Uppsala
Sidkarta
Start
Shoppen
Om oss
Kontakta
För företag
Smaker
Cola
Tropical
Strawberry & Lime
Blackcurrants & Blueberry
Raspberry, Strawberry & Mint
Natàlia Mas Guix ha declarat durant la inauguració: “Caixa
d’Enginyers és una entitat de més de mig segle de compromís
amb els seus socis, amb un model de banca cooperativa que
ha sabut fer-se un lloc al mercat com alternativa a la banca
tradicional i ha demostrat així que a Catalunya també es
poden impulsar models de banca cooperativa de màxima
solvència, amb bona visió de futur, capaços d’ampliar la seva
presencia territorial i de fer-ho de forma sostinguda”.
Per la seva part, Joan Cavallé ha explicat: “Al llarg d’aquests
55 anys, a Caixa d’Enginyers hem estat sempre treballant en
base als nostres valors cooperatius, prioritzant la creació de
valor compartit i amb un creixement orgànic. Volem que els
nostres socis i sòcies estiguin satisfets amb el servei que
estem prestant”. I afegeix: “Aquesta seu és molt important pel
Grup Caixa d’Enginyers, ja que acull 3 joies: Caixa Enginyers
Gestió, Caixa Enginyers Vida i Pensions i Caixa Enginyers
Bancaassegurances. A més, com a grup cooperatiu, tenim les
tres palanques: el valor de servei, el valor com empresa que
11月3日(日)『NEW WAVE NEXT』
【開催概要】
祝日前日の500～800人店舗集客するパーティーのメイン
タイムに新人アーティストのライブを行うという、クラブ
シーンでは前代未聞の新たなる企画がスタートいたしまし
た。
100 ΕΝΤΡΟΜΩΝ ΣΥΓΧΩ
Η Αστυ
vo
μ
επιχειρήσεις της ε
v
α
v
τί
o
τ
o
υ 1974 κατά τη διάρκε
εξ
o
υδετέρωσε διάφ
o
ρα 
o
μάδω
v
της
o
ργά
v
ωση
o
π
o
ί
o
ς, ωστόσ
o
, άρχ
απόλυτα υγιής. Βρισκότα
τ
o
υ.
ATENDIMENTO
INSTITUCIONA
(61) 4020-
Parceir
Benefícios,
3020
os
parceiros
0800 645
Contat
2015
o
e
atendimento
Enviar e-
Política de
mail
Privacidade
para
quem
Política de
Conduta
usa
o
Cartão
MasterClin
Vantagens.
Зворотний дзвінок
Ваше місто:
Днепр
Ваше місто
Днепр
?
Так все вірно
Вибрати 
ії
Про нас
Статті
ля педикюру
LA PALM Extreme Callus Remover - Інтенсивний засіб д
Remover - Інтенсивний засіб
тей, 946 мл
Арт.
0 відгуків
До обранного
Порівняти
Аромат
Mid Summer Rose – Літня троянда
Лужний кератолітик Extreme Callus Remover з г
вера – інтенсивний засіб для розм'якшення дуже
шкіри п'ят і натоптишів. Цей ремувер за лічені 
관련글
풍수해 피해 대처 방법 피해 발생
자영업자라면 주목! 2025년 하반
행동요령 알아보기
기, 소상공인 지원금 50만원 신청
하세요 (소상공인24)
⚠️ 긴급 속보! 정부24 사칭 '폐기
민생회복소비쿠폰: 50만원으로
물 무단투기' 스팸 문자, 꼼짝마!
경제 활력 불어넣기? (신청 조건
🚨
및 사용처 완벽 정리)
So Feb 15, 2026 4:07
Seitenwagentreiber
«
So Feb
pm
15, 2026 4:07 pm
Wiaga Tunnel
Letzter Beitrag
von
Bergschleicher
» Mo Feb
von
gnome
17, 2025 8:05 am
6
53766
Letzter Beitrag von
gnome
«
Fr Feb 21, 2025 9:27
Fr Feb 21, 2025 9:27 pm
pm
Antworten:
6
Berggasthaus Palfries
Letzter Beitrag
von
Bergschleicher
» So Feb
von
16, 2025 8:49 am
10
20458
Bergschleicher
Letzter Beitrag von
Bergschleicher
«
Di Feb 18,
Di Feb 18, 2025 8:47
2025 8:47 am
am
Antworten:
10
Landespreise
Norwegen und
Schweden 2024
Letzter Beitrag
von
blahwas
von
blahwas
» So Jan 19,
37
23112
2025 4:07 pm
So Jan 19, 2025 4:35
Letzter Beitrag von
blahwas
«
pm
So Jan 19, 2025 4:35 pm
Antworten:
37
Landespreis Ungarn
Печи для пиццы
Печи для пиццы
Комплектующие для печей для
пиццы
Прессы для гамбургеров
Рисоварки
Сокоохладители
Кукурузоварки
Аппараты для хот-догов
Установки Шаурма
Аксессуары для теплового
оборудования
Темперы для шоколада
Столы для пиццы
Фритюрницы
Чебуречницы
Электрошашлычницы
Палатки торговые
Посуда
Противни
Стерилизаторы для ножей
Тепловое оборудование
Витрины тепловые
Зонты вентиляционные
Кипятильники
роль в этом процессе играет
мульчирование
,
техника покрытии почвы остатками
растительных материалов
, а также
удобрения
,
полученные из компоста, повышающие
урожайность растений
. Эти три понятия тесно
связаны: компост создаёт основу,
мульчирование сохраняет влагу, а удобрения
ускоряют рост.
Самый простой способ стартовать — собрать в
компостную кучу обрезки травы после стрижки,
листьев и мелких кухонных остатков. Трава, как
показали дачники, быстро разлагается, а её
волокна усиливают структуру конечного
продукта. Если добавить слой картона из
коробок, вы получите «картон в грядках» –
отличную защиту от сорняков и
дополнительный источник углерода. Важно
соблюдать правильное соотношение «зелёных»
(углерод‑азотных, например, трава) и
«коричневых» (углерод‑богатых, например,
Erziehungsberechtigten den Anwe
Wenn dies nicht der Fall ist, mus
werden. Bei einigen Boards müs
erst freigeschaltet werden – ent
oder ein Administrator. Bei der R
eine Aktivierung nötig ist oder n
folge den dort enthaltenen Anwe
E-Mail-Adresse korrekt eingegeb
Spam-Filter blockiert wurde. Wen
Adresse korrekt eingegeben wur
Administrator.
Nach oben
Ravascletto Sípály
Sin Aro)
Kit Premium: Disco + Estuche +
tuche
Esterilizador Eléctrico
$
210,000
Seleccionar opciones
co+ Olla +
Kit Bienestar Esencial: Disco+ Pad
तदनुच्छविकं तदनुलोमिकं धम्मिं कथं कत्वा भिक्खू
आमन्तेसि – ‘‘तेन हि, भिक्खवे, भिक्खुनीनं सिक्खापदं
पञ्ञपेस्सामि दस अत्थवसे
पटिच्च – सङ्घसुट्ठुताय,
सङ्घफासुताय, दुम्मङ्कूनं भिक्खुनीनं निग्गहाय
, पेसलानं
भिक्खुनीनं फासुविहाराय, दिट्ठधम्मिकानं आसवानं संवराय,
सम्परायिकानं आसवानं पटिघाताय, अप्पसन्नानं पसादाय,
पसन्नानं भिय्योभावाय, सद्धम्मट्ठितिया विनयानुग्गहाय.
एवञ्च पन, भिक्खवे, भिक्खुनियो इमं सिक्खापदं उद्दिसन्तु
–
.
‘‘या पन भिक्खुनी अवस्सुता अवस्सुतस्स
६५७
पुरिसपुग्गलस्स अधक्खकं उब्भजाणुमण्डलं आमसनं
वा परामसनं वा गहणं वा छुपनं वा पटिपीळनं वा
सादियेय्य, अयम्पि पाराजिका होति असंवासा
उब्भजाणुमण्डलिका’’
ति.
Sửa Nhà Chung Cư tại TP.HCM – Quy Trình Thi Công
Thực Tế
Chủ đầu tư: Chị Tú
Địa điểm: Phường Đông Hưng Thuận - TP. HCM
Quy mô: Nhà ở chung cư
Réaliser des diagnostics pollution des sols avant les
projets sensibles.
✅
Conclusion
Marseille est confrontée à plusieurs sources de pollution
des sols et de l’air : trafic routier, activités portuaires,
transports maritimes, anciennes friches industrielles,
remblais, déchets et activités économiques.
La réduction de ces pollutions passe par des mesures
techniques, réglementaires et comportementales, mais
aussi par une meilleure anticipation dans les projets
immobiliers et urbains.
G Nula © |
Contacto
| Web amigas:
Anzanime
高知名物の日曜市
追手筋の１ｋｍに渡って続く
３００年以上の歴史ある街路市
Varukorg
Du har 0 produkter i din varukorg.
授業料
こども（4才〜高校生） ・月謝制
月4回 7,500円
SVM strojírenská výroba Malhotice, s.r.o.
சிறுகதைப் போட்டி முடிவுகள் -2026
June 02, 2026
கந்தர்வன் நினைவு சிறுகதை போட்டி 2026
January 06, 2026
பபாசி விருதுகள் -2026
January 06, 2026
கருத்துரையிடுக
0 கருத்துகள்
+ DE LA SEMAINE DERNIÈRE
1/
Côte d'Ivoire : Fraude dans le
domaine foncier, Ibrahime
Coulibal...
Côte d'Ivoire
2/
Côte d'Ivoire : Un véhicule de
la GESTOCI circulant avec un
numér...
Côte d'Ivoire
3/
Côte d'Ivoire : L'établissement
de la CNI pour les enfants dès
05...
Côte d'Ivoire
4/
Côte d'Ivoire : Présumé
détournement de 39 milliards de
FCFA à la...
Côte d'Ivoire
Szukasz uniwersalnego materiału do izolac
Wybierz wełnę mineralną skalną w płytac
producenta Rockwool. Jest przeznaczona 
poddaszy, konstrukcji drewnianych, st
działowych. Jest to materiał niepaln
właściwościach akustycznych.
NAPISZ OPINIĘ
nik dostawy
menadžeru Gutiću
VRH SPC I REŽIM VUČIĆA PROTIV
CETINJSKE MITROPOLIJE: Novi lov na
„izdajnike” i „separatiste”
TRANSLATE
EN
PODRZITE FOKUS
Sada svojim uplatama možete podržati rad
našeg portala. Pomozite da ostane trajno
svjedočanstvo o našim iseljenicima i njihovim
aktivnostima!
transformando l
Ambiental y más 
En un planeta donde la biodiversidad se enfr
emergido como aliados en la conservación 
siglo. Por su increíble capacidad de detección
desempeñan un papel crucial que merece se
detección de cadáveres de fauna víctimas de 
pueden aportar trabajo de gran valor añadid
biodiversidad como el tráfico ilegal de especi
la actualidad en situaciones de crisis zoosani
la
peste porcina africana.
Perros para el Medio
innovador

__What you should do__. Among the entries above, the lines between the ones containing "transports maritimes, anciennes" and "கந்தர்வன் நினைவு சிறுகதை போட்டி 2026", inclusive, are to be transcribed exactly. No other line is to be given.

__Solution__.
transports maritimes, anciennes friches industrielles,
remblais, déchets et activités économiques.
La réduction de ces pollutions passe par des mesures
techniques, réglementaires et comportementales, mais
aussi par une meilleure anticipation dans les projets
immobiliers et urbains.
G Nula © |
Contacto
| Web amigas:
Anzanime
高知名物の日曜市
追手筋の１ｋｍに渡って続く
３００年以上の歴史ある街路市
Varukorg
Du har 0 produkter i din varukorg.
授業料
こども（4才〜高校生） ・月謝制
月4回 7,500円
SVM strojírenská výroba Malhotice, s.r.o.
சிறுகதைப் போட்டி முடிவுகள் -2026
June 02, 2026
கந்தர்வன் நினைவு சிறுகதை போட்டி 2026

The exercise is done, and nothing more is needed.